I called the Engineering Department, the Victoria Outpost which is responsible for doing the works based on information received. I am receiving promises that the work will be done and every day I come home, I look with faith to the skies in the hope to see a post planted, but nothing.

I studied with phone light as a student at the university. I am also a public servant and I work during the day. If that were not enough, Editor, my deepest fears were realised during the hours of 3:00 o’clock Wednesday and 10:00 hrs Wednesday night. A thief came and took my flat-screen smart TV, ripping out my back door in the process. Editor, maybe, just maybe, if I had my electricity and had an opportunity to put on cameras on my house or my outside lights, that could have served as a deterrent to the thief or someone would have at least seen and given a shout, but none of that was possible. They took my television, for which I had four months more to make a final payment after paying for it over two years.

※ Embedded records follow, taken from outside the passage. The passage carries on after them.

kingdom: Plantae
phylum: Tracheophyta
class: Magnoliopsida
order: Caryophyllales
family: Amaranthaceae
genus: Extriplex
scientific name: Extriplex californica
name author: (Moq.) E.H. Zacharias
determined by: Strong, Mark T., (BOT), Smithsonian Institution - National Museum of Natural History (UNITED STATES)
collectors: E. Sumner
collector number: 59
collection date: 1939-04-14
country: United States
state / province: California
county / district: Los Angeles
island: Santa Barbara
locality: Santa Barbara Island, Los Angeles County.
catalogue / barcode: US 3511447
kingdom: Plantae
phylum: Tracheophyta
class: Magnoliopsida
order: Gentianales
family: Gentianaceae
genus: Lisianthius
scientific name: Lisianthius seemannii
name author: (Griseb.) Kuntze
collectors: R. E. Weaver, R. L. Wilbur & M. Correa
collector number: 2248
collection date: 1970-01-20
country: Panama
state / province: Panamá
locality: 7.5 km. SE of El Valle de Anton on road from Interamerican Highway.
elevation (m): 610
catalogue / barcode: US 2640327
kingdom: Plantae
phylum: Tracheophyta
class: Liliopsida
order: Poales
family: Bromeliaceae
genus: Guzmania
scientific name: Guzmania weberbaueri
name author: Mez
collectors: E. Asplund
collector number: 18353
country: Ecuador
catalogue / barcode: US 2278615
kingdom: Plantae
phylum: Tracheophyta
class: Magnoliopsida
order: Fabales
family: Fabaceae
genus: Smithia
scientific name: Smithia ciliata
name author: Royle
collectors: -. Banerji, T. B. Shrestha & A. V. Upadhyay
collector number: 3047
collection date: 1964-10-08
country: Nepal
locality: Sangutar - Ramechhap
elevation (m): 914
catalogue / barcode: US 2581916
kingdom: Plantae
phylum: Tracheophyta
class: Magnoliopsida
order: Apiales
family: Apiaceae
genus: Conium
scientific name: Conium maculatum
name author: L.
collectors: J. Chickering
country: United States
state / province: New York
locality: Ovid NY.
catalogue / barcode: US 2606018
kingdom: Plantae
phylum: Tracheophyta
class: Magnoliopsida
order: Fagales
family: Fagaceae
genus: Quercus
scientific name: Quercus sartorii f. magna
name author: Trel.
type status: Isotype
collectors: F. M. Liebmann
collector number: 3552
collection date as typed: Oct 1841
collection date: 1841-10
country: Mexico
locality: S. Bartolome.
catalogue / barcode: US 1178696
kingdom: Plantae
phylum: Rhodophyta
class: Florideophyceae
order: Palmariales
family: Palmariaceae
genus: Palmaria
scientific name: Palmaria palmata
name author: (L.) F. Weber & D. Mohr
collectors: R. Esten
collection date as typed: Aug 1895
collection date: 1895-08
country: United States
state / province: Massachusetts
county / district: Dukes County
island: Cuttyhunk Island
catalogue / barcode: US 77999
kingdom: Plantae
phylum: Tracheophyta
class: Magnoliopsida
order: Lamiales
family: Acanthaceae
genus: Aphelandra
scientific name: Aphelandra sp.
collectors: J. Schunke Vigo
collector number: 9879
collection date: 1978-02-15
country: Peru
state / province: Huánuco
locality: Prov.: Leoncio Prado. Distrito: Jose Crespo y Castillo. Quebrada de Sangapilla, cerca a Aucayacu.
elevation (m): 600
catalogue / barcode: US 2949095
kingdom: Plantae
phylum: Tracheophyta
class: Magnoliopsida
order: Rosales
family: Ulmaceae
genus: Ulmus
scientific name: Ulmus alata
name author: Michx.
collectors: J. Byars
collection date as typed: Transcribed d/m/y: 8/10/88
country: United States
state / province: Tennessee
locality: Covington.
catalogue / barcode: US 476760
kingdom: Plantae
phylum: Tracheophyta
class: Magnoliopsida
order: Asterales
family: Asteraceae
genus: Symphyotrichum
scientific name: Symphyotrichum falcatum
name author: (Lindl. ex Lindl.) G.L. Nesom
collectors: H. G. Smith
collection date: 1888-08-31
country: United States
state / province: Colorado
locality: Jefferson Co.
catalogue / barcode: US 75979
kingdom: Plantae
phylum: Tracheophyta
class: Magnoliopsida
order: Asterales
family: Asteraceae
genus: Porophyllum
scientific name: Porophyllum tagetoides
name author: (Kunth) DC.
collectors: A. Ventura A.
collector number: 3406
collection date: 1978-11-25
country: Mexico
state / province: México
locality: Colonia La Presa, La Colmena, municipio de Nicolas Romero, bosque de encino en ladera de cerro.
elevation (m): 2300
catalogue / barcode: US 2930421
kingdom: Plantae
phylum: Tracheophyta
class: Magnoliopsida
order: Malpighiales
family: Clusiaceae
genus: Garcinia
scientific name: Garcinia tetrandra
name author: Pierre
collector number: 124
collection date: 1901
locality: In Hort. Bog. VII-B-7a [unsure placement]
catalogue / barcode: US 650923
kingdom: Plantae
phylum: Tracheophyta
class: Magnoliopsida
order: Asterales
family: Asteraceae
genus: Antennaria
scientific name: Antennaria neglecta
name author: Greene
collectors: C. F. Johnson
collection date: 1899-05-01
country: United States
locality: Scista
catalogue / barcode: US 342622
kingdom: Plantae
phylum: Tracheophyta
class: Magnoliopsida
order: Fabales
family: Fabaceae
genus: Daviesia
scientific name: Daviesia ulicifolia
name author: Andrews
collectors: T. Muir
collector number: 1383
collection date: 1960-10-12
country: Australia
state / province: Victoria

I am frustrated and fed up with the system. I am trying to do right, I am not stealing electricity, though I can; I am not begging anybody for electricity, I am trying as a young man to work for my own and do things the right way, but GPL is a deterrent from right practices and a hypocritical company. On advertisements, they say come into us, but even with that invitation, there is no guarantee that they would honour their words. My Account No. is 0615686 and my Customer No. is 0650694. If there is anyone who can help in anyway to beg GPL to supply the electricity that I have already paid for, I’ll be grateful.